The series of tweets for me just wasn't illuminating and I didn't get what the actual 'paradox' was given the graphs. But my issue was more that the graphs weren't clear in pointing out what I should be looking at.
If anyone's impatient like me, this example from wikipedia helped me get it:
> For example, a person may observe from their experience that fast food restaurants in their area which serve good hamburgers tend to serve bad fries and vice versa; but because they would likely not eat anywhere where both were bad, they fail to allow for the large number of restaurants in this category which would weaken or even flip the correlation.
No, you aren't the only one. It has become even worse now that Twitter will not render without JavaScript enabled. Unfortunately, I still do not know what Berkson's Paradox is because I will not enable JavaScript for Twitter.
The latter appears when analyzing subgroups gives a different result than analyzing the pooled data.
The former is about correlations that appear in samples which are not representative of the general population, due to the way that those samples are selected.
> The latter appears when analyzing subgroups gives a different result than analyzing the pooled data.

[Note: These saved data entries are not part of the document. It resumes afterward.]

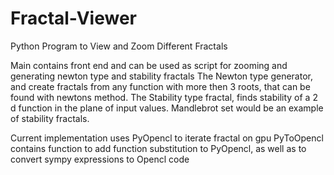 # Fractal-Viewer
Python Program to View and Zoom Different Fractals

Main contains front end and can be used as script for zooming and generating newton type and stability fractals
The Newton type generator, and create fractals from any function with more then 3 roots, that can be found with newtons method.
The Stability type fractal, finds stability of a 2 d function in the plane of input values. Mandlebrot set would be an example of stability fractals.

Current implementation uses PyOpencl to iterate fractal on gpu
PyToOpencl contains function to add function substitution to PyOpencl, as well as to convert sympy expressions to Opencl code
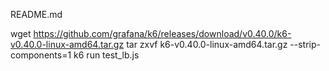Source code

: README.md

wget https://github.com/grafana/k6/releases/download/v0.40.0/k6-v0.40.0-linux-amd64.tar.gz
tar zxvf k6-v0.40.0-linux-amd64.tar.gz --strip-components=1
k6 run test_lb.js
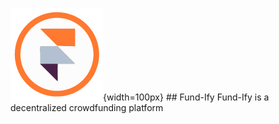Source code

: ![Fund-Ify Logo](./src/assets/FavIcon.png){width=100px} ## Fund-Ify
Fund-Ify is a decentralized crowdfunding platform
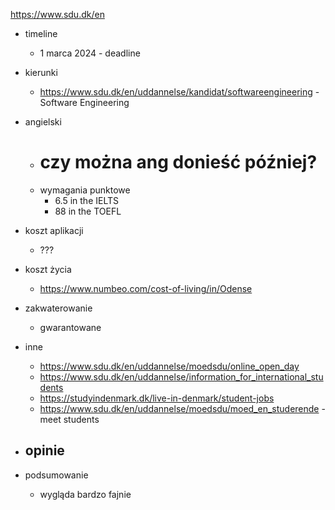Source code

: https://www.sdu.dk/en

- timeline
	- 1 marca 2024 - deadline

- kierunki
	- https://www.sdu.dk/en/uddannelse/kandidat/softwareengineering - Software Engineering

- angielski
	- # czy można ang donieść później?
	- wymagania punktowe
		- 6.5 in the IELTS
		- 88 in the TOEFL

- koszt aplikacji
	- ???

- koszt życia
	- https://www.numbeo.com/cost-of-living/in/Odense

- zakwaterowanie
	- gwarantowane

- inne
	- https://www.sdu.dk/en/uddannelse/moedsdu/online_open_day
	- https://www.sdu.dk/en/uddannelse/information_for_international_students 
	- https://studyindenmark.dk/live-in-denmark/student-jobs
	- https://www.sdu.dk/en/uddannelse/moedsdu/moed_en_studerende - meet students

- opinie
	- 

- podsumowanie
	- wygląda bardzo fajnie

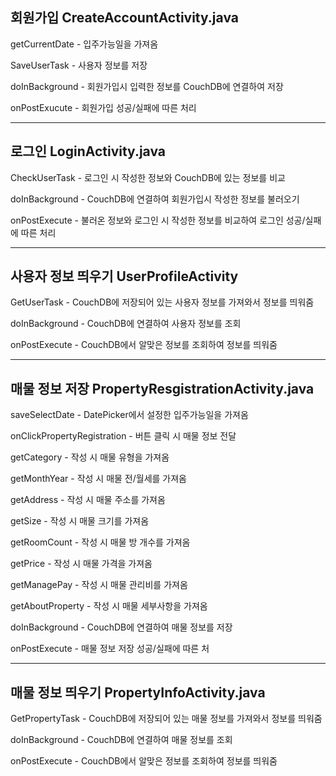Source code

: ## 회원가입 CreateAccountActivity.java
getCurrentDate - 입주가능일을 가져옴

SaveUserTask - 사용자 정보를 저장

doInBackground - 회원가입시 입력한 정보를 CouchDB에 연결하여 저장

onPostExucute - 회원가입 성공/실패에 따른 처리

---
## 로그인 LoginActivity.java
CheckUserTask - 로그인 시 작성한 정보와 CouchDB에 있는 정보를 비교

doInBackground - CouchDB에 연결하여 회원가입시 작성한 정보를 불러오기

onPostExecute - 불러온 정보와 로그인 시 작성한 정보를 비교하여 로그인 성공/실패에 따른 처리

---
## 사용자 정보 띄우기 UserProfileActivity
GetUserTask - CouchDB에 저장되어 있는 사용자 정보를 가져와서 정보를 띄워줌

doInBackground - CouchDB에 연결하여 사용자 정보를 조회

onPostExecute - CouchDB에서 알맞은 정보를 조회하여 정보를 띄워줌

---

## 매물 정보 저장 PropertyResgistrationActivity.java
saveSelectDate - DatePicker에서 설정한 입주가능일을 가져옴

onClickPropertyRegistration - 버튼 클릭 시 매물 정보 전달

getCategory - 작성 시 매물 유형을 가져옴

getMonthYear - 작성 시 매물 전/월세를 가져옴

getAddress - 작성 시 매물 주소를 가져옴

getSize - 작성 시 매물 크기를 가져옴

getRoomCount - 작성 시 매물 방 개수를 가져옴

getPrice - 작성 시 매물 가격을 가져옴

getManagePay - 작성 시 매물 관리비를 가져옴

getAboutProperty - 작성 시 매물 세부사항을 가져옴

doInBackground - CouchDB에 연결하여 매물 정보를 저장

onPostExecute - 매물 정보 저장 성공/실패에 따른 처

---
## 매물 정보 띄우기 PropertyInfoActivity.java
GetPropertyTask - CouchDB에 저장되어 있는 매물 정보를 가져와서 정보를 띄워줌

doInBackground - CouchDB에 연결하여 매물 정보를 조회

onPostExecute - CouchDB에서 알맞은 정보를 조회하여 정보를 띄워줌
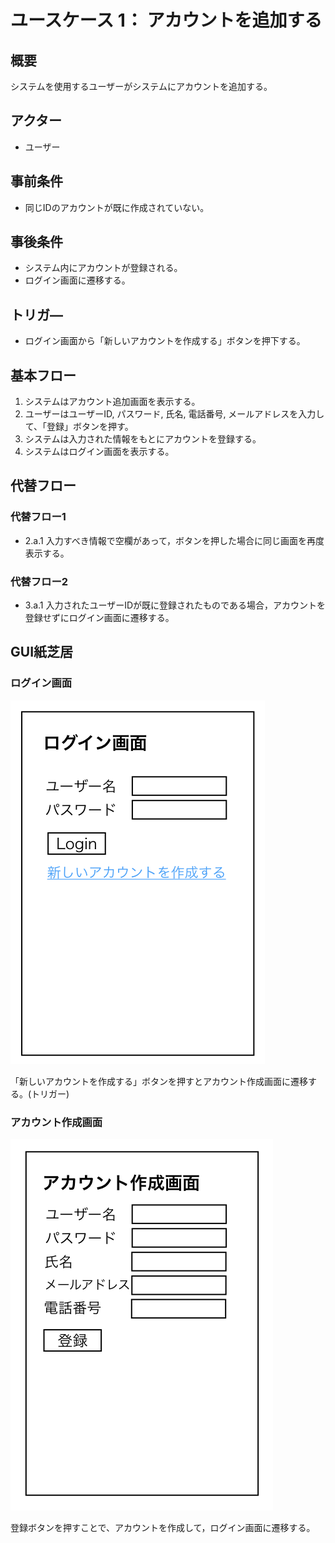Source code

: # ユースケース 1： アカウントを追加する

## 概要
システムを使用するユーザーがシステムにアカウントを追加する。

## アクター
- ユーザー

## 事前条件
- 同じIDのアカウントが既に作成されていない。

## 事後条件
- システム内にアカウントが登録される。
- ログイン画面に遷移する。

## トリガ―
- ログイン画面から「新しいアカウントを作成する」ボタンを押下する。

## 基本フロー
1. システムはアカウント追加画面を表示する。
2. ユーザーはユーザーID, パスワード, 氏名, 電話番号, メールアドレスを入力して、「登録」ボタンを押す。
3. システムは入力された情報をもとにアカウントを登録する。
4. システムはログイン画面を表示する。

## 代替フロー
### 代替フロー1
- 2.a.1  入力すべき情報で空欄があって，ボタンを押した場合に同じ画面を再度表示する。
### 代替フロー2
- 3.a.1  入力されたユーザーIDが既に登録されたものである場合，アカウントを登録せずにログイン画面に遷移する。
## GUI紙芝居
### ログイン画面
<img src="img/01_login.png">

「新しいアカウントを作成する」ボタンを押すとアカウント作成画面に遷移する。(トリガー)

### アカウント作成画面
<img src="img/01_account_register.png">

登録ボタンを押すことで、アカウントを作成して，ログイン画面に遷移する。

> The former is about correlations that appear in samples which are not representative of the general population, due to the way that those samples are selected.
You just said the same thing twice. Think about it.
For one you used terms like "subgroups" and "pooled data" and for the other "samples" and "general population". Those are the same things.
Then you used "[the effect] appears in" and in the other "correlations". Well, Simpsons paradox can also manifest itself in correlations. So you just said the same thing twice.
Simpson's paradox: analyzing trends per subgroup can give a different result than pooled data.
Berkson's paradox: analyzing a single subgroup selected with a function aggregating two traits (additively?) will indicate an anticorrelation between the traits.
Simpson's paradox says you can't judge group trends from subgroup trends. Berkson's paradox says given a group selected in a specific way, it will have a certain property in itself. They're just different statements.
I think Berkson's paradox is more specific than just correlations arising from non-random sample selection. Correlations that are not representative of the general population could still be useful, if it's a meaningful correlation within some subgroup of interest. The problem is when the features you are correlating relate too closely to the features that were used for sample selection - then you can end up with a trivial result.
I've always learned of Simpson's paradox as relating more to different sample sizes when partitioning data, which can happen entirely arbitrarily - for example a baseball player getting injured part way through the season.
The fact that one player's at bats get partitioned differently than another's is not caused by the on field performance, so there's no "double dipping" going on like I would imagine with Berkson's. Conversely I'm having trouble fitting a Berkson's example into the framework of Simpson's paradox, since there's no reason the poorly-selected subpopulation can't theoretically be exactly half of the general population. And if all of the samples are of equal size Simpson's paradox doesn't exist anymore (because with equal bin sizes the mean of means is equivalent to the overall mean).
In the first one you have a partition in subgroups A and B (or more than two) which show similar correlations, different from the correlation seen in A+B.
In the second one you have only a subgroup A (the implicit complement notA is not observed) where the correlation is not the same as in the (unobserved) full population A+notA. Nothing is said about the correlation in notA. It could be at either side of the correlation in the full population, while in Simpson’s paradox both subgroups are in the same side.
Edit: and I also mention "due to the way that those samples are selected" for Berkson's paradox where the selection is based on the variables of interest while in Simpson's paradox the subgroups are "external" (but influence the correlation between those variables).
You're not alone. I think it caught on because a long article (even with pictures) might seem like too much of an investment to a lot of people but a self-contained tweet that keeps getting extended is less intimidating.
TBH, I'd say it's less that I dislike this form of presentation than that I hate all the anti-pattern bloat that Twitter adds, like clickable items not being detectable by extensions and previews being cut off.
Yes it's one of the reasons I hate Twitter. It was designed with aversion to substance. Personally, I find older fashioned forums (with small communities of experts) more illuminating.
Wikipedia was much clearer for me, https://en.wikipedia.org/wiki/Berkson's_paradox , but ymmv of course.
Another good statistical foible to be aware of along with Simpson's.